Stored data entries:
/---

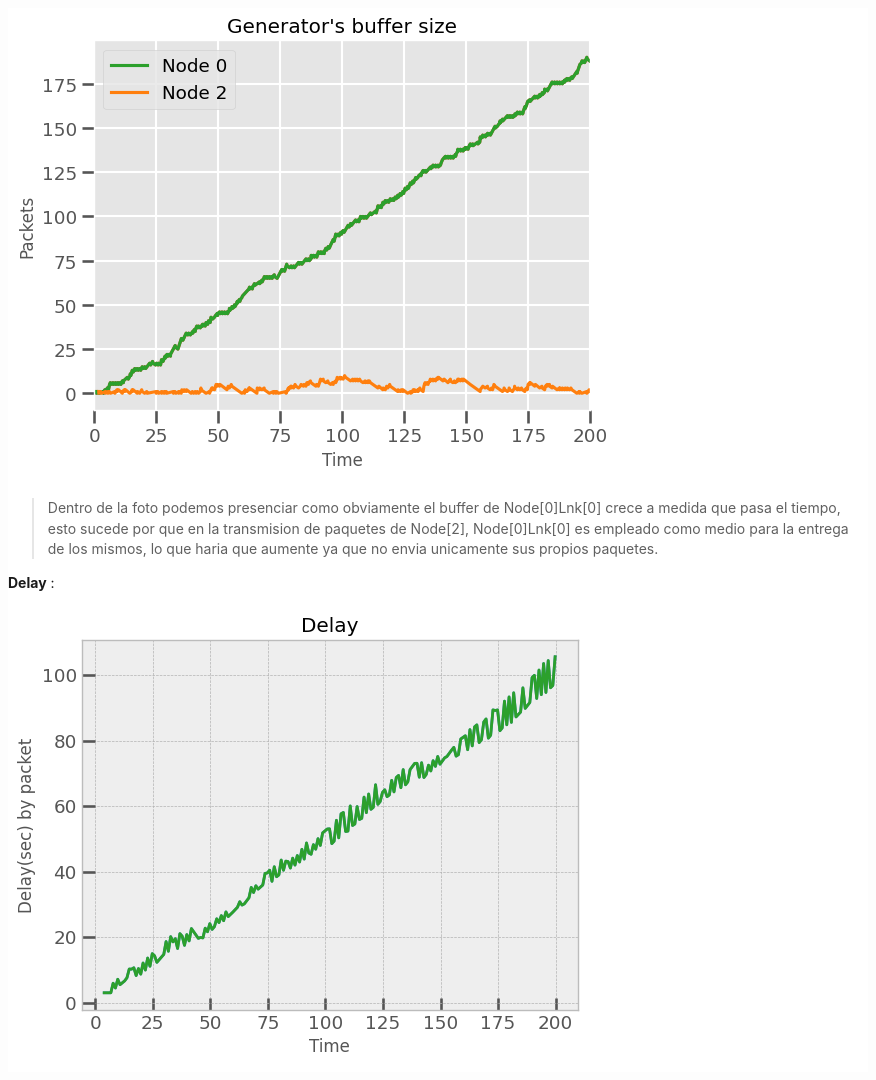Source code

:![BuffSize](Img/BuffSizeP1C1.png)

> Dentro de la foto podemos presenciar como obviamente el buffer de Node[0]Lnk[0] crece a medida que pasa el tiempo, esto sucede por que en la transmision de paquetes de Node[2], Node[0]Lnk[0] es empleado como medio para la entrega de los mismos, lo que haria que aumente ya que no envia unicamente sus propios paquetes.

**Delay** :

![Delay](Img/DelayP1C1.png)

\---

== Your objective ==
An exact copy of each entry is required, minus the pictures.

== Written solution ==
Source code

:![BuffSize](Img/BuffSizeP1C1.png)

> Dentro de la foto podemos presenciar como obviamente el buffer de Node[0]Lnk[0] crece a medida que pasa el tiempo, esto sucede por que en la transmision de paquetes de Node[2], Node[0]Lnk[0] es empleado como medio para la entrega de los mismos, lo que haria que aumente ya que no envia unicamente sus propios paquetes.

**Delay** :

![Delay](Img/DelayP1C1.png)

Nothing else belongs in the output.